■ **DATA RECORDS**
+-------+

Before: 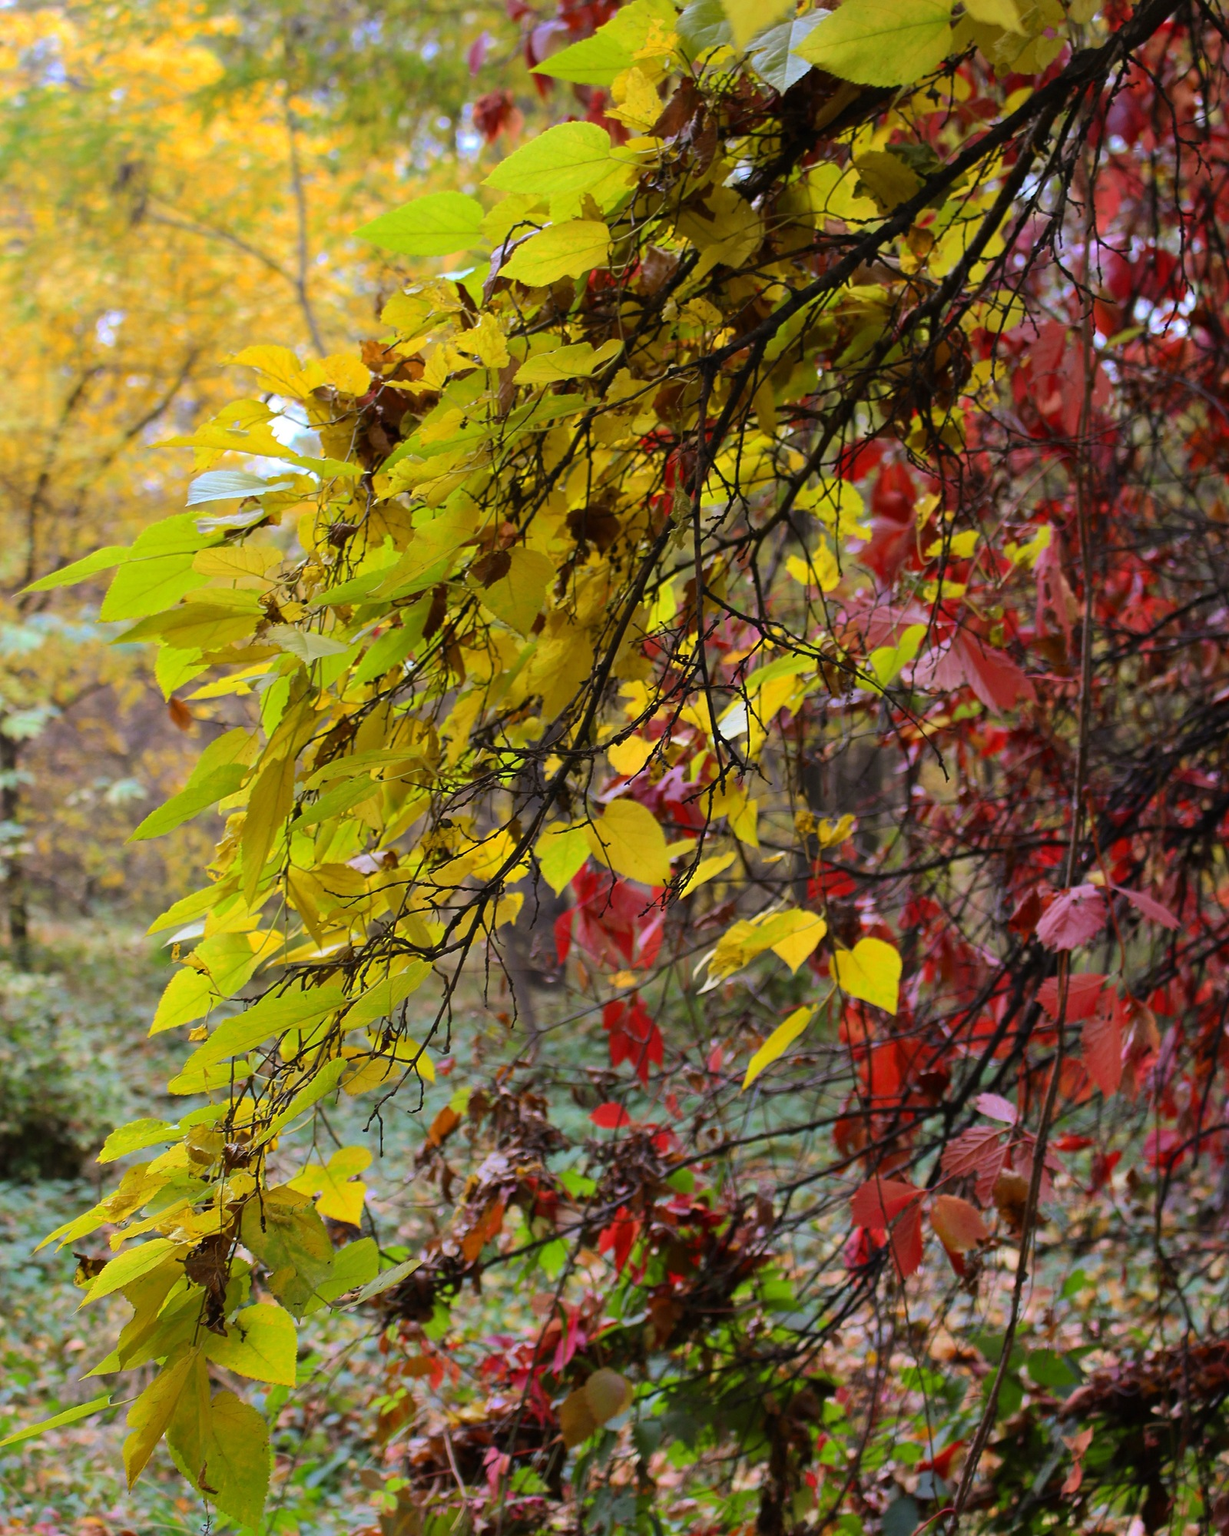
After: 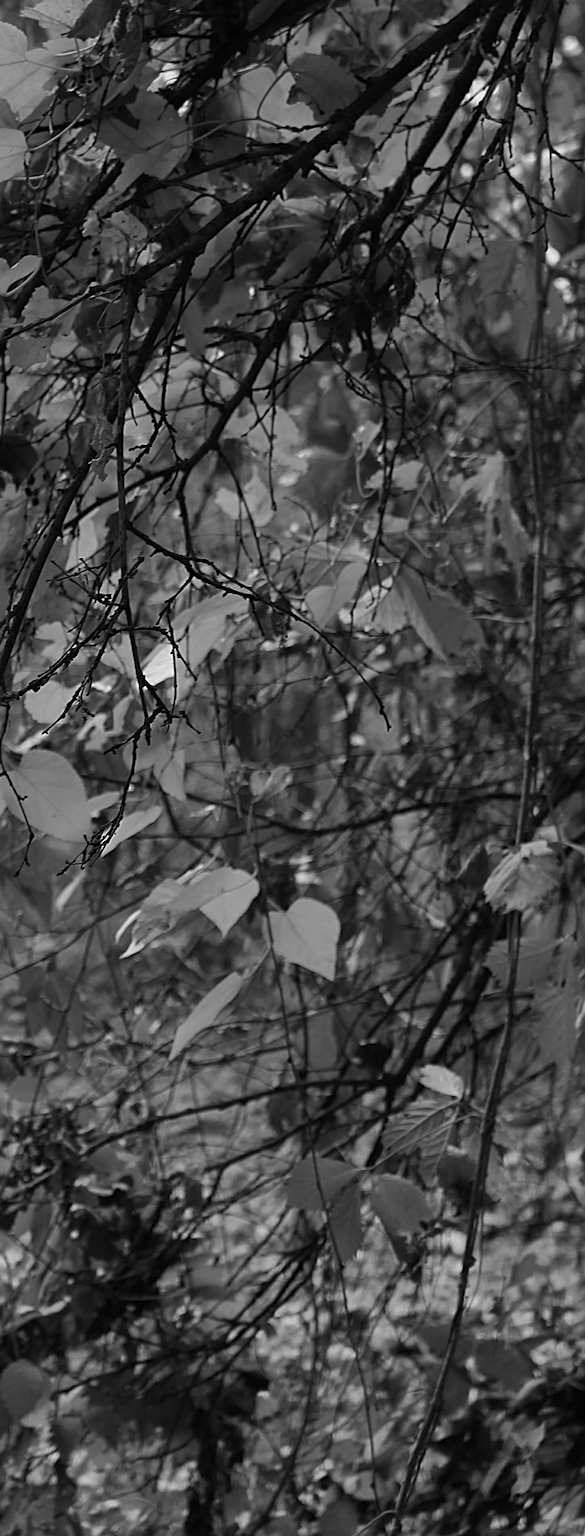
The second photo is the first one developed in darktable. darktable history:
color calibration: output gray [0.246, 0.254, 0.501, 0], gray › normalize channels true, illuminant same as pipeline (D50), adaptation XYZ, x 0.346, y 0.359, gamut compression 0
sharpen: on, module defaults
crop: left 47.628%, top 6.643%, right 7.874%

+-------+

Copy out every line of text in the records above word for word, leaving out the pictures.

■ **RESPONSE TO THE EXERCISE**
Before: 
After: 
The second photo is the first one developed in darktable. darktable history:
color calibration: output gray [0.246, 0.254, 0.501, 0], gray › normalize channels true, illuminant same as pipeline (D50), adaptation XYZ, x 0.346, y 0.359, gamut compression 0
sharpen: on, module defaults
crop: left 47.628%, top 6.643%, right 7.874%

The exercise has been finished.